- Opening Delimiter -
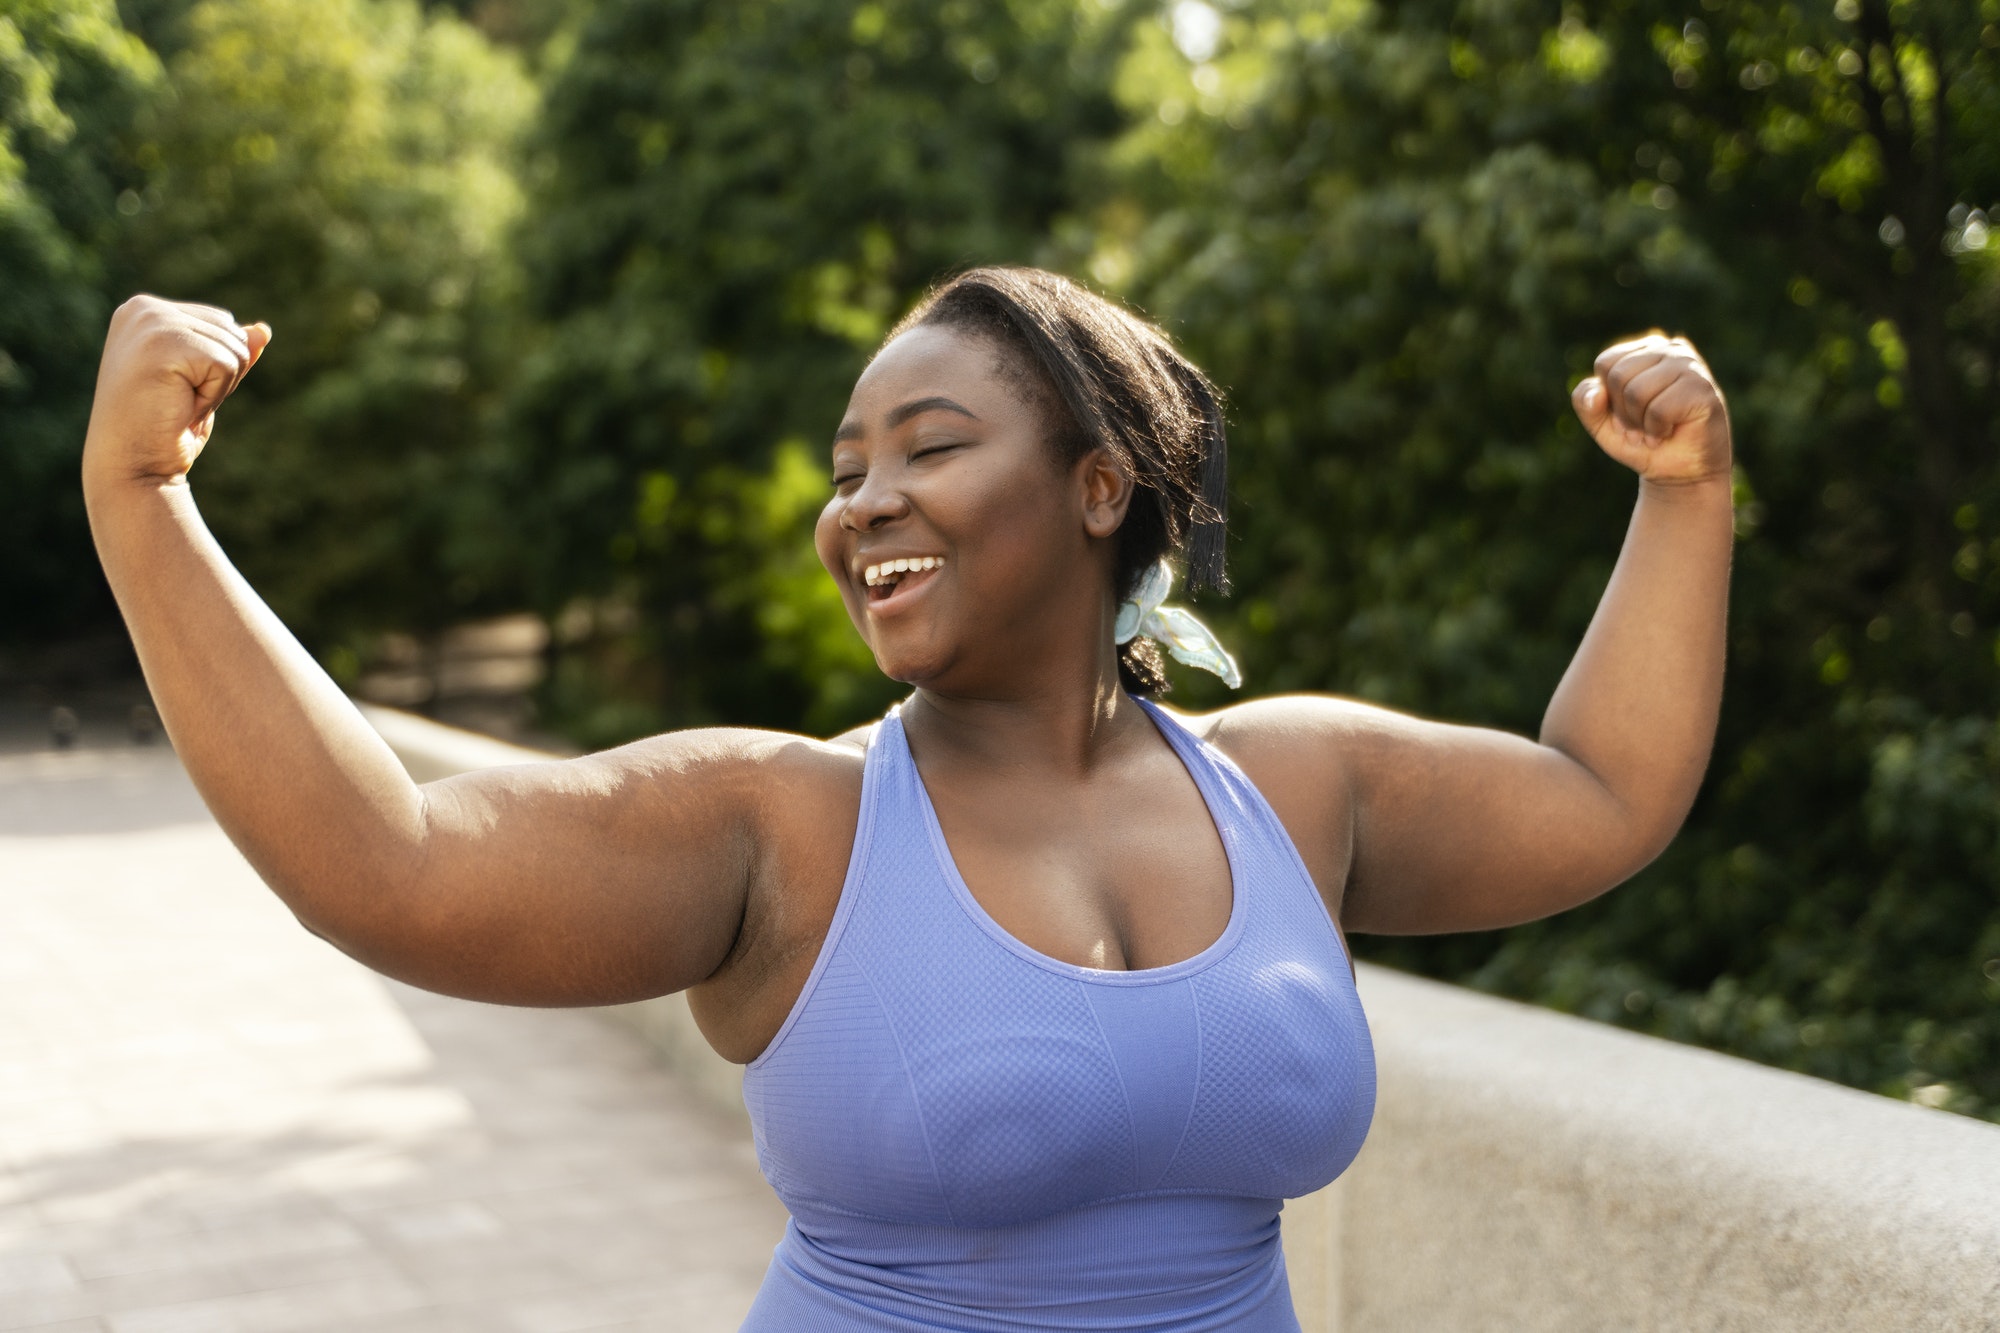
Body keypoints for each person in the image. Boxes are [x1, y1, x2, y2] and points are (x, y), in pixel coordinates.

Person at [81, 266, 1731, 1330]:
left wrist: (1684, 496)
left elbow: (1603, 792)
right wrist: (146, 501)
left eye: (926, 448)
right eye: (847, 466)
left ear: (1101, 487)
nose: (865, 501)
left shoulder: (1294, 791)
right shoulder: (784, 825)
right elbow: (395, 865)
- Closing Delimiter -
Look through the entries above, and wherever a line holds the string "left", copy it.

# [Reply]
left wrist: (1684, 496)
left elbow: (1603, 792)
left eye: (926, 448)
left ear: (1101, 487)
left shoulder: (1294, 791)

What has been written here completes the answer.